Clin Chem Lab Med. 2026 Apr 20. doi: 10.1515/cclm-2026-0435. Online ahead of print.
ABSTRACT
OBJECTIVES: Large language models (LLMs) show promise for interpreting laboratory reports, yet real-world validation remains limited. This study evaluated five advanced LLMs in interpreting urinalysis reports for kidney diseases using real-world clinical data, providing empirical evidence for the utility of LLM-assisted result interpretation.

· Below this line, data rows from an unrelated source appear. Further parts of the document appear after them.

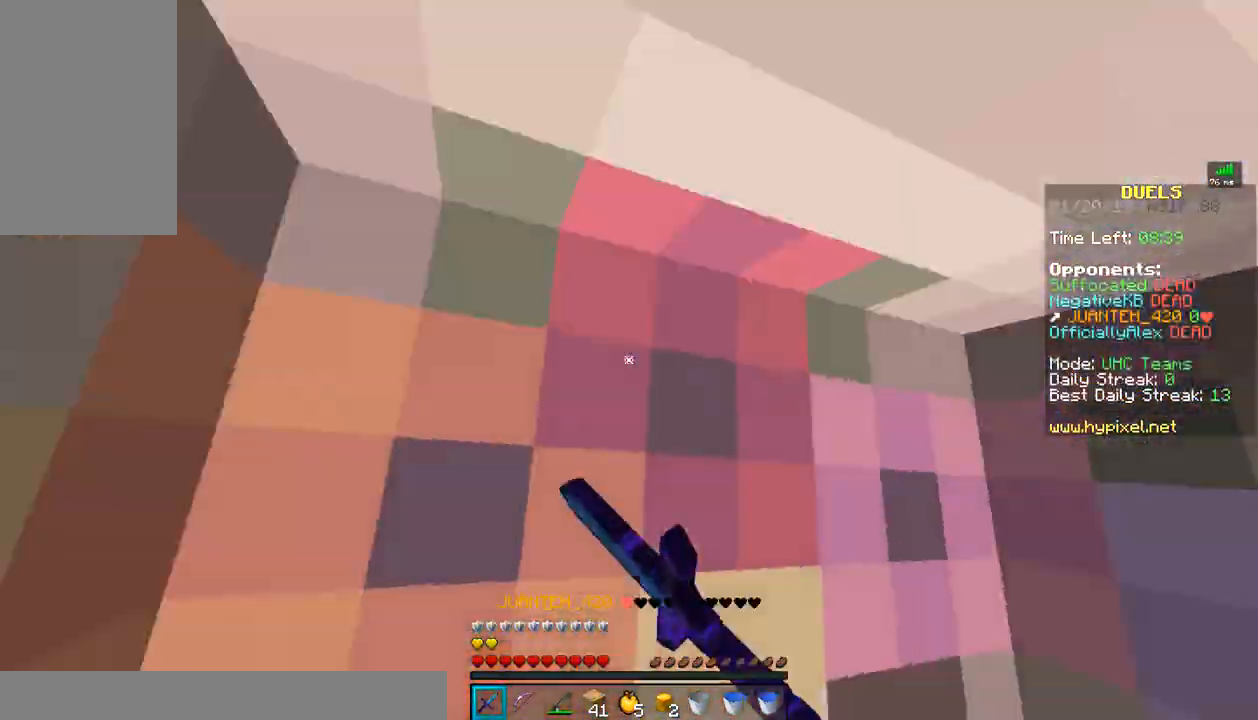
{"keys": ["d", "w"], "mouse": ["left"], "events": [[33, "s", "down"], [83, "mouse_left", "up"], [133, "mouse_left", "down"], [233, "mouse_left", "up"], [283, "mouse_left", "down"], [283, "s", "up"], [383, "mouse_left", "up"], [383, "w", "down"], [433, "mouse_left", "down"]]}
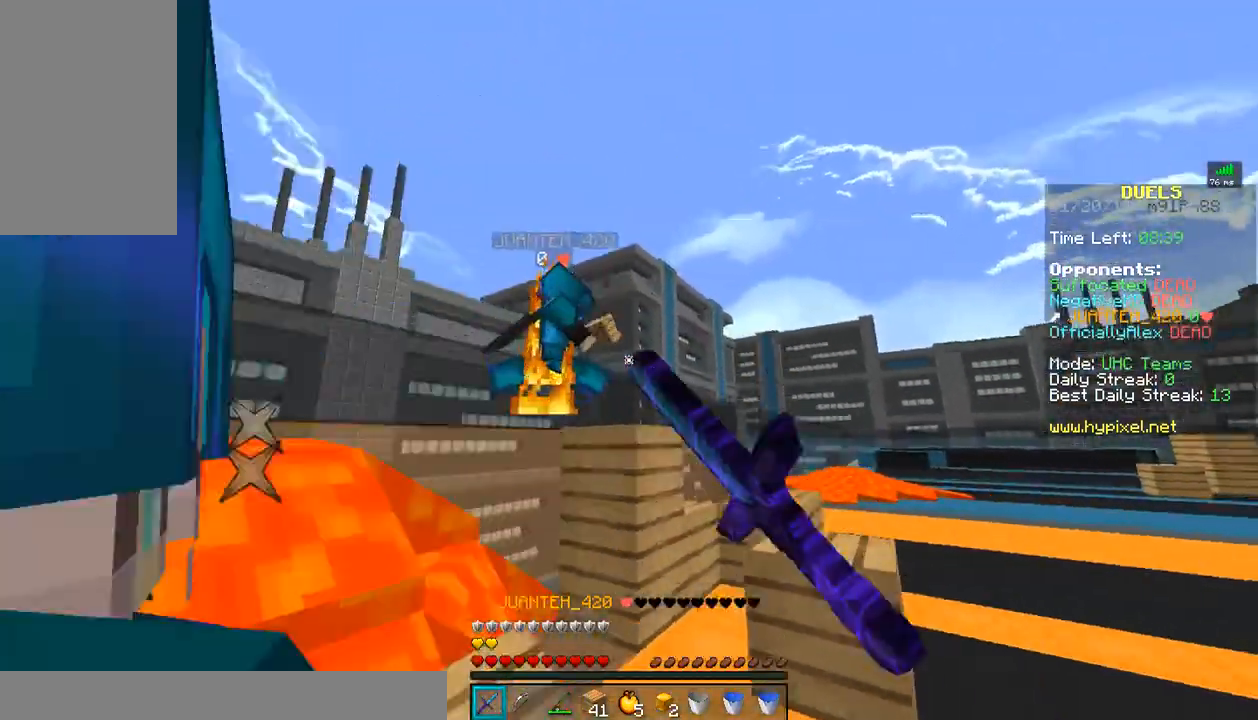
{"keys": ["d", "w"], "mouse": [], "events": [[33, "mouse_left", "up"], [67, "mouse_left", "down"], [183, "mouse_left", "up"], [233, "mouse_left", "down"], [333, "mouse_left", "up"]]}
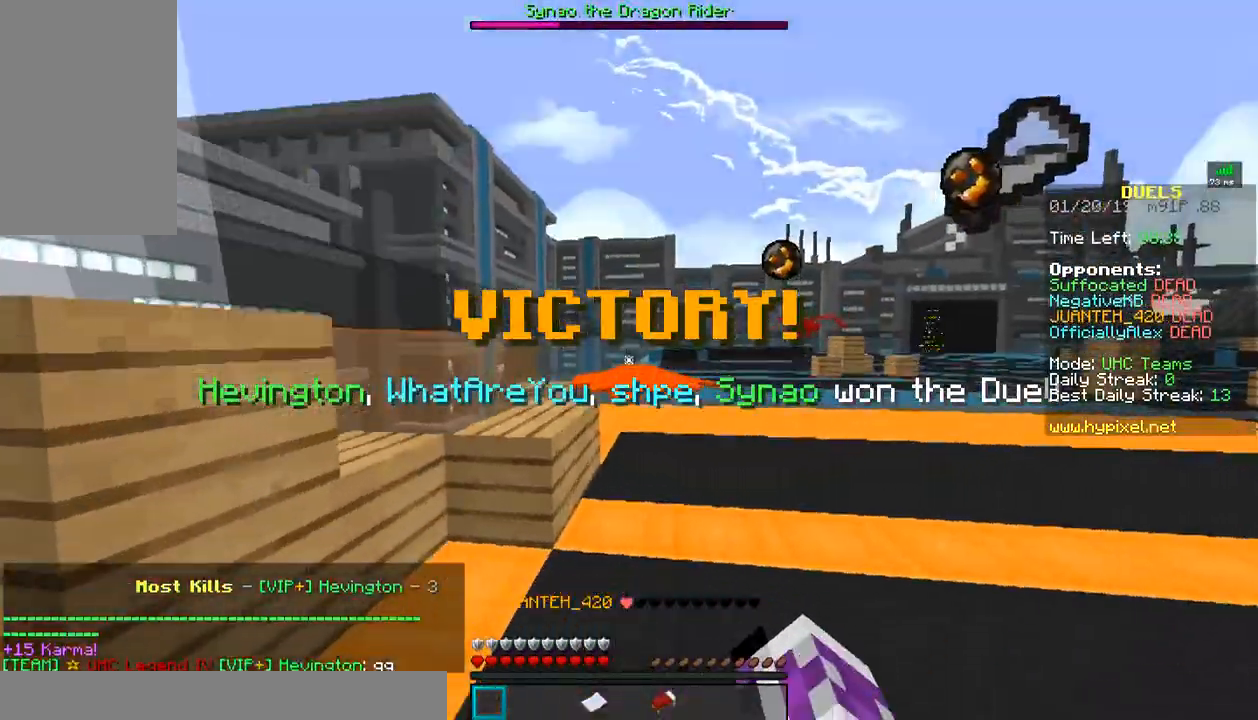
{"keys": ["w"], "mouse": ["left"], "events": [[33, "w", "up"], [83, "w", "down"], [283, "d", "up"], [483, "mouse_left", "down"]]}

METHODS: We retrospectively collected 120 urinalysis reports from patients with primary glomerular diseases and secondary nephropathies. The testing platforms included the Sysmex UF5000 and Mindray EU8600. Five LLMs (ChatGPT-5, Claude-4.5, Gemini-2.5, DeepSeek-V3.1, Qwen-3) were tasked with interpreting reports across five functional dimensions. Four certified laboratory technologists and four licensed physicians evaluated outputs using a 5-point Likert scale across six quality dimensions. Statistical analyses employed Friedman and Wilcoxon signed-rank tests.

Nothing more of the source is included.